Uma tragédia esperada

Matéria publicada no jornal O Estado de S. Paulo em 05/05/2018

Foto: Divulgação - Prefeitura SP

Foto: Divulgação - Prefeitura SP

Os números exigem uma solução rápida! Segundo dados divulgados pelo Grupo de Mediação e Conflito da Secretaria de Habitação, nos últimos dias, a cidade de São Paulo conta, atualmente, com 206 ocupações totalizando quase 46 mil famílias vivendo em condições precárias de habitação.

São cortiços, terrenos e prédios, uma boa parte sem manutenção, com fiação elétrica à mostra, acúmulo de material inflamável, sistemas de hidrantes inoperantes, refazendo o cenário aterrorizante que o mundo viu ir ao chão com o incêndio do edifício Wilton Paes de Almeida, na terça-feira passada.

A maioria desses prédios pertence ao Governo e os problemas vão se acumulando. Além da grave questão da falta de segurança, no caso das ocupações, acarretando situações como a do incêndio recente, retira-se do cidadão o seu direito à moradia previsto na Constituição, que vai além de ter um teto para morar. O Estado tem por obrigação garantir água, luz, esgoto, além de propiciar o acesso à escola, creche, transporte público, lazer, limpeza pública, enfim, quesitos básicos para se levar uma vida com dignidade.

O grande número de prédios abandonados na Capital contribui para o aspecto degradante da paisagem urbana. E, muitas vezes, acaba saindo mais caro ao erário manter esses locais livres de ocupações do que transformá-los em moradias sociais, que, pelo menos, minimizem a demanda habitacional do município. 

No ano passado, a Prefeitura deu indícios de que haveria um investimento na revitalização de imóveis já existentes - principalmente aqueles localizados no Centro da cidade - que poderiam contar com aluguel subsidiado e favorecer a população de baixa renda. No entanto, até agora, nenhum resultado concreto foi anunciado.

Mais triste é saber que as famílias que se valem de ocupações como último recurso para assegurar um teto ainda se veem obrigadas a pagar alugueis se quiserem residir nessa precariedade.

O programa Minha Casa Minha Vida, além de aquecer a economia, prometia em seu lançamento, resgatar o acesso à casa própria, especialmente às famílias de baixa renda, por meio de subsídios e descontos.

Infelizmente, em cidades maiores, como a nossa Capital, os resultados em especial para a Faixa 1 do Programa ficaram muito aquém do esperado. Permanecemos com um déficit habitacional enorme, e com um sem número de submoradias e cortiços, sem contar os prédios públicos onde há ocupações.

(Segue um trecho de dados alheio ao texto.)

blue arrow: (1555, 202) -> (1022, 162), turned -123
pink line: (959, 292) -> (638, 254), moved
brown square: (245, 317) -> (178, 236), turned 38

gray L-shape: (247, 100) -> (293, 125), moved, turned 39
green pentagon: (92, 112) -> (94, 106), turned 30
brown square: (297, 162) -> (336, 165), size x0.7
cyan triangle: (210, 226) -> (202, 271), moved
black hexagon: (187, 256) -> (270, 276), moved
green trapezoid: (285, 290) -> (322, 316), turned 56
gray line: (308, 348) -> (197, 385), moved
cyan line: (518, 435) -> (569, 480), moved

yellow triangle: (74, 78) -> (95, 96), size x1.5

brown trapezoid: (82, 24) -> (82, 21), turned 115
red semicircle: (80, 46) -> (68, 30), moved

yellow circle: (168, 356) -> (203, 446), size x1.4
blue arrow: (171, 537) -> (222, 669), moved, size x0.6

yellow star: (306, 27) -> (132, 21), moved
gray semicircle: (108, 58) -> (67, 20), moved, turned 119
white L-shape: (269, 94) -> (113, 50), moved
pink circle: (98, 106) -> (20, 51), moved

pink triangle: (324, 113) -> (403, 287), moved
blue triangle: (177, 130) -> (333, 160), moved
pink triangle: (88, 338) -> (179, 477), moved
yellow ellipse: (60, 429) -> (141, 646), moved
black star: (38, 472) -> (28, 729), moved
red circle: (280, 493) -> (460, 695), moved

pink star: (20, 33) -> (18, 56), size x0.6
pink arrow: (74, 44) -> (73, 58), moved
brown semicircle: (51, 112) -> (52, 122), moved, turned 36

Isso porque desenhou-se um programa habitacional onde a única solução era a construção e aquisição da casa própria, como historicamente se tem feito no País desde a década de 1960 com a criação do BNH. Contudo, os problemas habitacionais e urbanos no Brasil são mais complexos e não podem ter uma única solução. Se de um lado há um déficit de milhões de moradias no país, do outro, existem prédios públicos abandonados e milhões de casas e apartamentos vazios espalhados por todo o território nacional. Assim, é preciso pensar em políticas de acesso à moradia que não estejam focalizadas apenas na casa própria, mas que também vislumbrem mecanismos como ajuda no pagamento do aluguel, como é feito em outros países.

Cabe, ainda, um questionamento sobre o porquê de não se estender os benefícios propostos pelo MCMV aos imóveis usados, já disponíveis no mercado, e que viriam suprir, em especial, a demanda dessa parcela da população de forma mais efetiva. Eliminar-se-ia o problema da falta de terrenos, do preço da mão de obra e dos insumos e, ainda assim, seria possível dar continuidade à geração de emprego e renda, à medida que fossem feitas as reformas necessárias para a adequação dessas propriedades aos requisitos propostos pelo Programa.

Também se faz necessário o desenvolvimento de ações globais, que incluam tanto o subsídio às famílias carentes quanto o combate ao desemprego, oferecendo condições de vida melhores e a oportunidade do custeio de suas próprias moradias. O esforço tem que partir prioritariamente do Governo, mas a população toda precisa fazer sua parte.

Se não houver uma verdadeira força-tarefa nesse sentido, corremos o risco de que situações como a ocorrida na última semana acabem fazendo parte do lugar comum da cidade.
São Paulo é uma cidade-bomba e está para explodir a qualquer momento. São inúmeras pessoas vivendo sem as menores condições de dignidade para um ser humano. Os perigos de incêndio e de morte para as famílias e em especial idosos e crianças são iminentes.

Tragédias como essa podem acontecer a qualquer momento. Existe uma omissão histórica por parte das autoridades e isso precisa mudar!